Friday, March 20, 2020

Fox News

Last night I decided to watch MSNBC to hear the latest on this Rod Serling episode.  I was watching downstairs and this was a good thing since the news was so depressing and so repetitively discouraging that throwing myself out the window seemed like it might not be a bad idea.

I tried to find a movie to watch.  Flipped through the dozens of channels and could not engage in anything. 

Silvan Tomkins was a researcher who wrote about something he called Affect Theory.  It is a challenge to nutshell a theory that he described in two fat volumes, but essentially the theory suggests that we all, we humans, seek out a net positive affect.  That is we seek out experiences which will make us happier than sad.  I write about this some in describing why people like sports. Sports can provide excitement, entertainment, appreciation for others' prowess, and in general make us happy because of what it brings to our lives.  One can get a net positive affect and not have anything to do with sports.  It could be novels, pets, coins, whatever brings you joy to offset the sadnesses that we often experience.

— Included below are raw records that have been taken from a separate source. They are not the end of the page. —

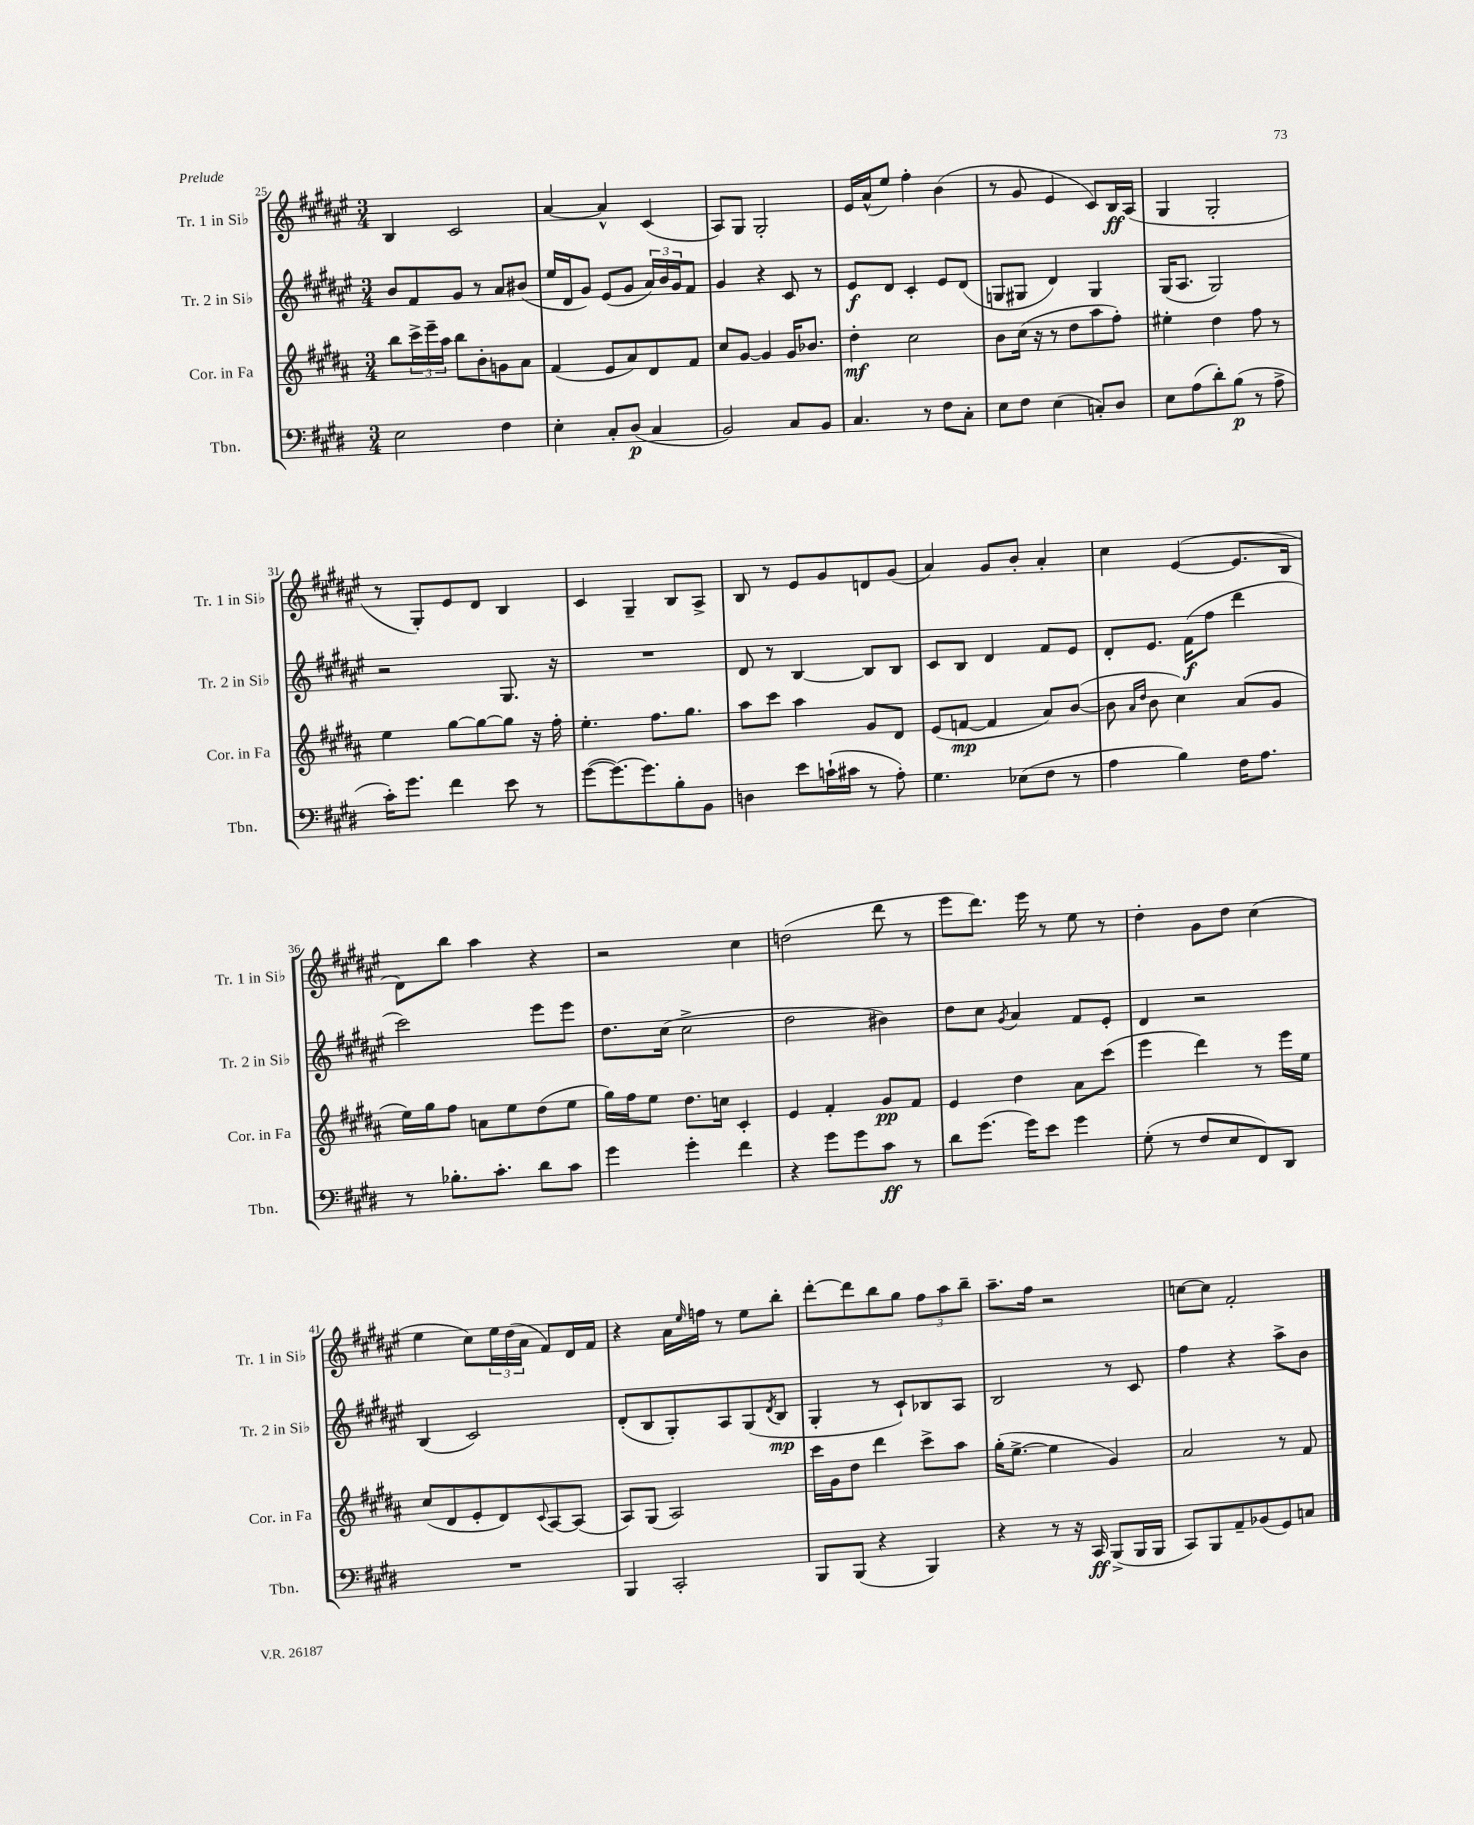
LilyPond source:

<<
\new StaffGroup <<
\new Staff = "s0" \with { instrumentName = "Tr. 1 in Sib" shortInstrumentName = "Tr. 1 in Sib" } {
    \clef treble \key fis \major \numericTimeSignature \time 3/4
    b4 cis'2 |
    ais'4~ ais'4-^ cis'4( |
    ais8) gis8 gis2-. |
    eis'16 ais'16-^( eis''8) fis''4-. b'4( |
    r8 gis'8 eis'4 cis'8) b16\ff ais16( |
    gis4 gis2-. |
    r8 gis8-.) eis'8 dis'8 b4 |
    cis'4 gis4-- b8 ais8-> |
    b8 r8 eis'8 gis'8 d'8 gis'8( |
    ais'4) gis'8 b'8-. ais'4-. |
    cis''4 eis'4~( eis'8. b16 |
    dis'8) b''8 ais''4 r4 |
    r2 cis''4 |
    d''2( dis'''8 r8 |
    eis'''8 dis'''8.) eis'''16 r8 eis''8 r8 |
    dis''4-. gis'8 dis''8 cis''4( |
    eis''4 cis''8) \tuplet 3/2 { eis''16 dis''16( ais'16 } fis'8) dis'16 fis'16 |
    r4 ais'16 \grace { eis''16 } f''16 r8 eis''8 b''8-. |
    dis'''8~-. dis'''8 b''8 gis''8 \tuplet 3/2 { fis''8 ais''8 b''8-- } |
    ais''8.-- fis''16 r2 |
    c''8~ c''8 fis'2-. \bar "|." |
}
\new Staff = "s1" \with { instrumentName = "Tr. 2 in Sib" shortInstrumentName = "Tr. 2 in Sib" } {
    \clef treble \key fis \major \numericTimeSignature \time 3/4
    b'8 fis'8 gis'8 r8 ais'8 bis'8( |
    eis''16 dis'16 gis'8) eis'8( gis'8 \tuplet 3/2 { ais'16) b'16 gis'16 } fis'8 |
    gis'4 r4 cis'8 r8 |
    eis'8\f dis'8 cis'4-. eis'8 dis'8( |
    g8 gis8 dis'4) gis4 |
    gis16( ais8. gis2) |
    r2 gis8. r16 |
    R2. |
    dis'8 r8 b4~ b8 b8 |
    cis'8 b8 dis'4 fis'8 eis'8 |
    dis'8-. eis'8. fis'16\f( fis''8 dis'''4 |
    cis'''2) eis'''8 eis'''8 |
    dis''8. cis''16( cis''2-> |
    dis''2 bis'4) |
    dis''8 cis''8 \acciaccatura { gis'8 } ais'4 fis'8 eis'8-. |
    dis'4 r2 |
    b4( cis'2) |
    dis'8-.( b8 gis8-.) ais8 gis8( \acciaccatura { dis'8 } b8\mp |
    gis4-. r8 cis'8-!) bes8 ais8 |
    b2 r8 cis'8 |
    fis''4 r4 ais''8-> b'8 \bar "|." |
}
\new Staff = "s2" \with { instrumentName = "Cor. in Fa" shortInstrumentName = "Cor. in Fa" } {
    \clef treble \key b \major \numericTimeSignature \time 3/4
    b''8 \tuplet 3/2 { cis'''16-> e'''16-- ais''16 } b''8 b'8-. g'8 ais'8 |
    fis'4( e'8 ais'8) dis'8 fis'8 |
    cis''8 gis'8~ gis'4 gis'16 bes'8. |
    dis''4-.\mf cis''2 |
    b'8 cis''16( r16 r8 dis''8 ais''8 fis''8-.) |
    eis''4-. dis''4 fis''8 r8 |
    e''4 gis''8~ gis''8~ gis''8 r16 fis''16-. |
    e''4.-. fis''8. gis''8. |
    ais''8 cis'''8 ais''4 gis'8 dis'8 |
    e'8( f'8~\mp f'4 ais'8) b'8~( |
    b'8 \grace { ais'16 dis''16 } b'8 cis''4) ais'8( gis'8 |
    e''16) gis''16 fis''8 a'8 e''8 dis''8( e''8 |
    gis''16) fis''16 e''8 dis''8. c''16 cis'4-. |
    e'4 fis'4-. gis'8\pp fis'8 |
    e'4 dis''4 ais'8 cis'''8( |
    e'''4 dis'''4) r8 e'''16 e''16 |
    cis''8( dis'8 e'8-. dis'8) \appoggiatura { cis'8 } ais8~ ais8( |
    ais8) gis8( ais2) |
    cis'''16 gis'16 dis''8 dis'''4 cis'''8-> ais''8 |
    gis''16-.( e''8.~-> e''4 gis'4) |
    ais'2 r8 fis'8 \bar "|." |
}
\new Staff = "s3" \with { instrumentName = "Tbn." shortInstrumentName = "Tbn." } {
    \clef bass \key e \major \numericTimeSignature \time 3/4
    e2 fis4 |
    e4-. cis8-. dis8\p( cis4 |
    b,2) cis8 b,8 |
    cis4. r8 fis8 cis8-. |
    e8 fis8 e4( c8-.) dis8 |
    e8 a8( dis'8-.) b8\p( r8 a8-> |
    cis'16-.) gis'8. fis'4 e'8 r8 |
    gis'8~( gis'8.~) gis'8. b8-. b,8 |
    d4 e'8 c'16-!( cis'16 r8 a8-.) |
    gis4. ees8( fis8 r8 |
    a4 b4) fis16 a8. |
    r8 bes8.-. cis'8.-. dis'8 cis'8 |
    gis'4 gis'4-. fis'4 |
    r4 gis'8 gis'8 cis'8\ff r8 |
    dis'8 gis'8.( gis'16) e'8 gis'4 |
    gis8-.( r8 fis8 e8 fis,8) dis,8 |
    R2. |
    b,,4 cis,2-. |
    b,,8 b,,8( r4 b,,4) |
    r4 r8 r16 cis,16\ff b,,8->( b,,16 b,,16 |
    cis,8) b,,8 a,8-- bes,8( gis,8) c8 \bar "|." |
}
>>
>>
\layout { \context { \Score currentBarNumber = #25 } }
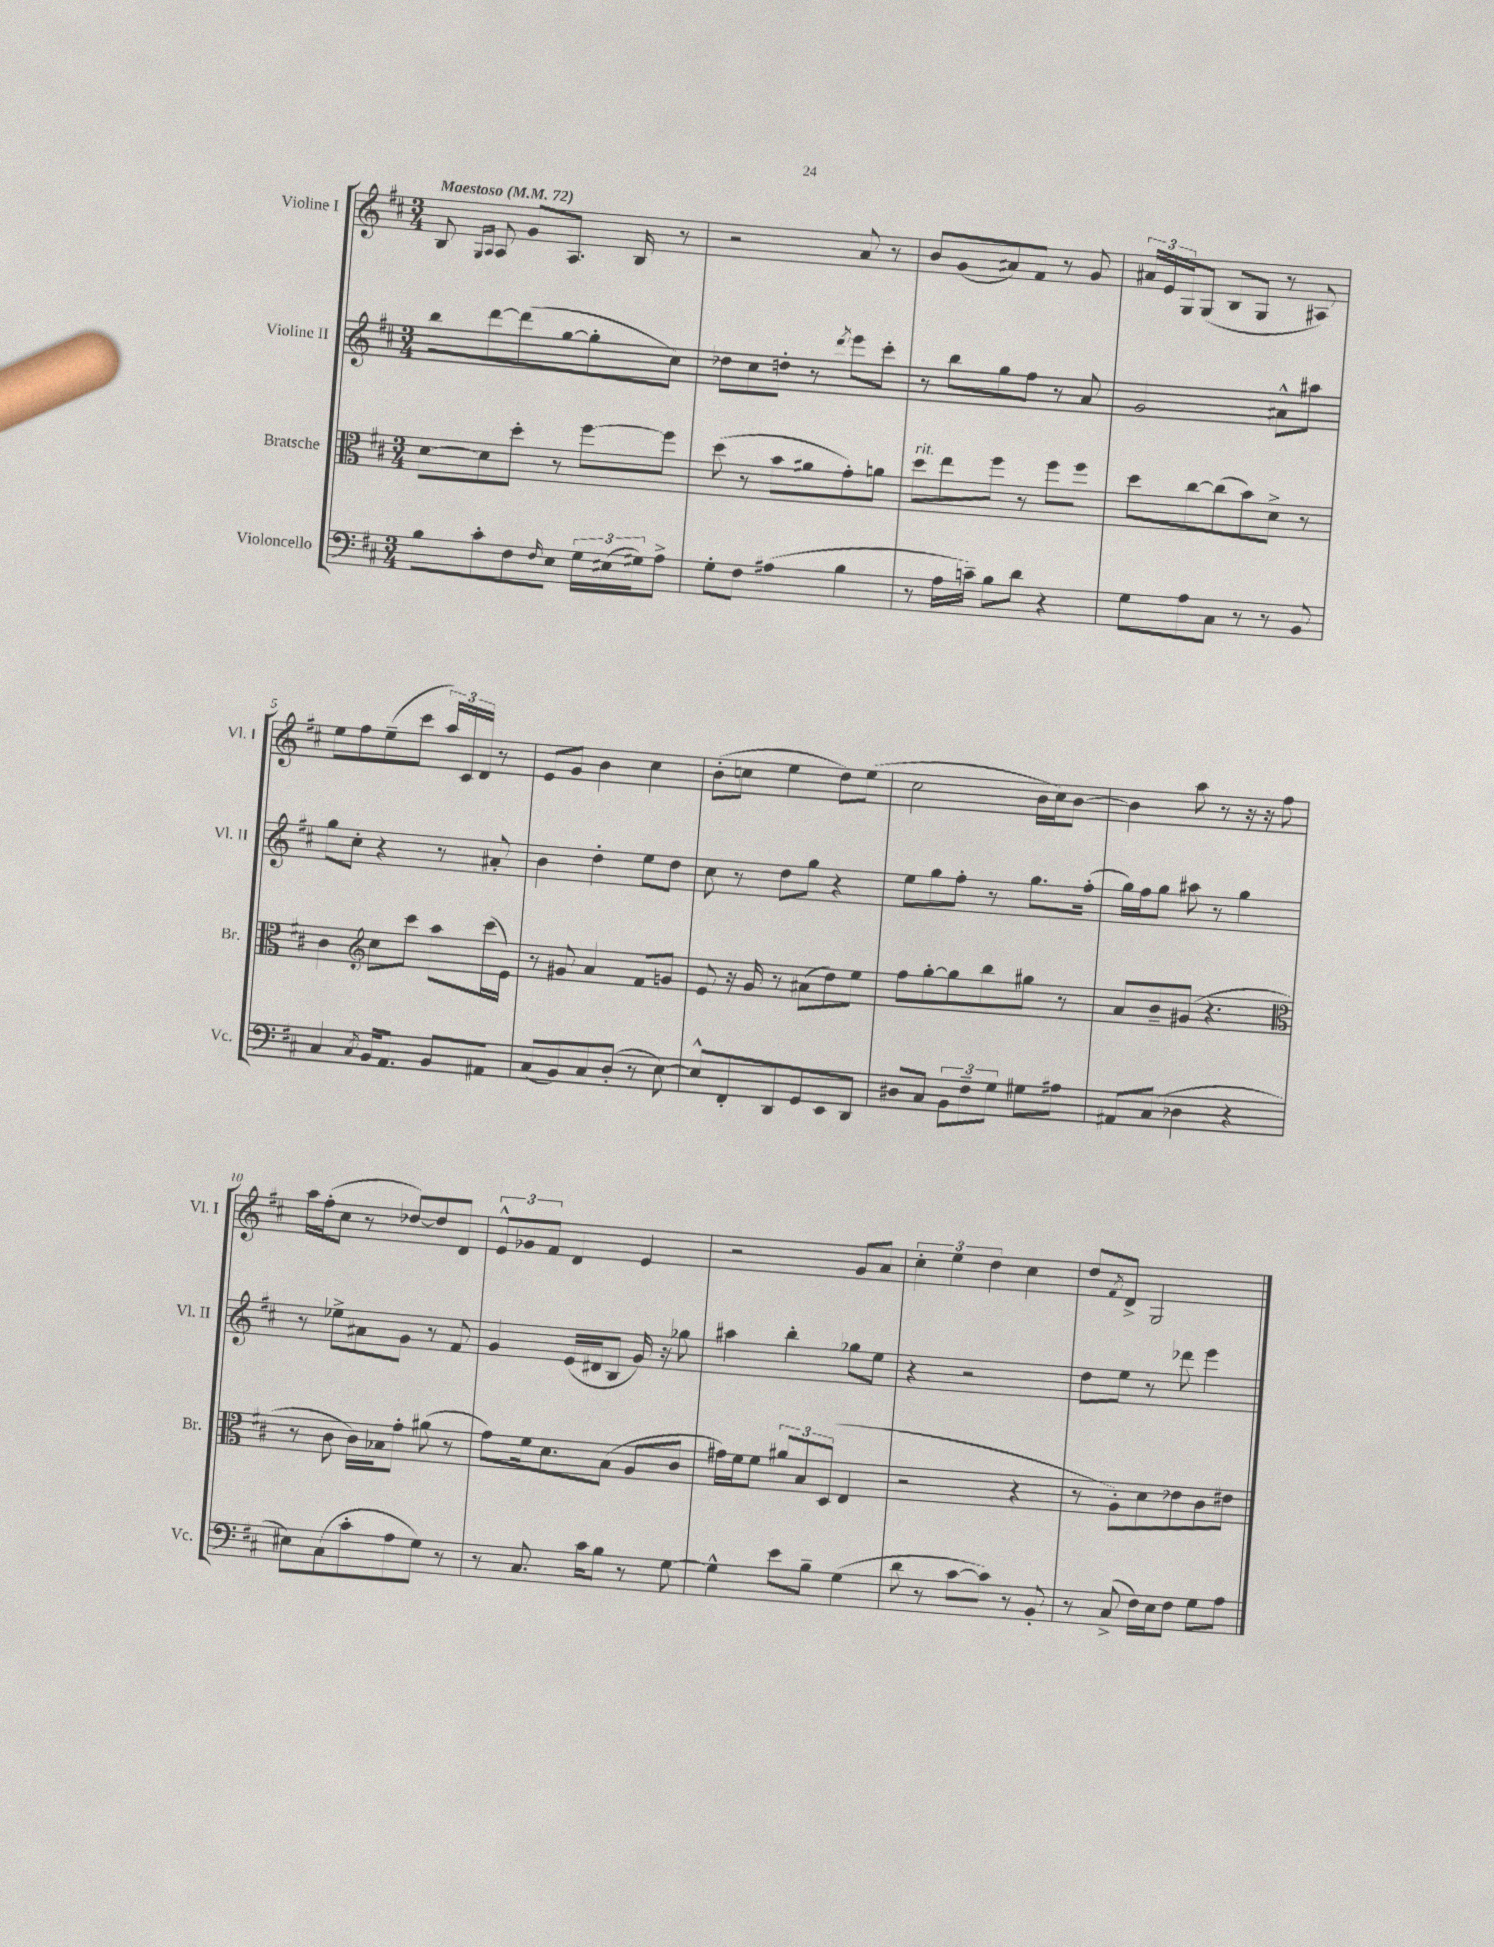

Today in this episode of the Twilight Zone in which we live, there is precious little to bring us a net positive affect. No sports, no theatre, no good news, and most of all, the phrase of the day is social distancing. Robert Frost wrote "Something there is that doesn't love a wall."  True dat.  Social distancing might seem sweet if you've been hanging around with nogoodniks but eventually you seek out closeness.

This morning I woke and shook my head. Once again, I was reminded of our new world where there does not seem to be a light at the end of a dark tunnel and even when we get to the light, we are not quite sure what the land will look like when we emerge.  I flipped on the tv. I moved through some channels and I rested on a station I usually skip over as if I am barefoot and discovered that I am stepping where someone smashed glass.  I stopped on Fox News.

The interviewers were speaking about a drug that President Trump had referred to that had positive effects in dealing with the virus. Now last night I had watched a number of pundits ridicule this claim. It seemed that the drug had not been tested yet for this purpose and therefore could not be the balm the president implied it could be.

However, I found it comforting to listen to this fantasy.  It was a good story for a change. There would be a light at the end of the tunnel.  Of course, there was no truth to it. It was like a feel good episode of Father Knows Best.  We interrupt the Twilight Zone to bring you Robert Young in Father Knows Best.  Nevertheless, it felt good to hear this bogus story about a light at the end of the tunnel.

My dad had a great expression.  He would be arguing with my mother about something and he would bring up a fact to deflate her contention. She would wave him away.  He would say, "Oh don't confuse me with the facts, is that it?"  I think people watch their Fox "news" programs, and MSNBC can be guilty of this as well, because the narrative is comforting and they want to believe what they hear. They like that story better than the other side.

Of course, this is not the role of journalists. A journalist is supposed to be about a dispassionate presentation of truth.  In these times, though, that is not going to ratchet up the chances for positive affect.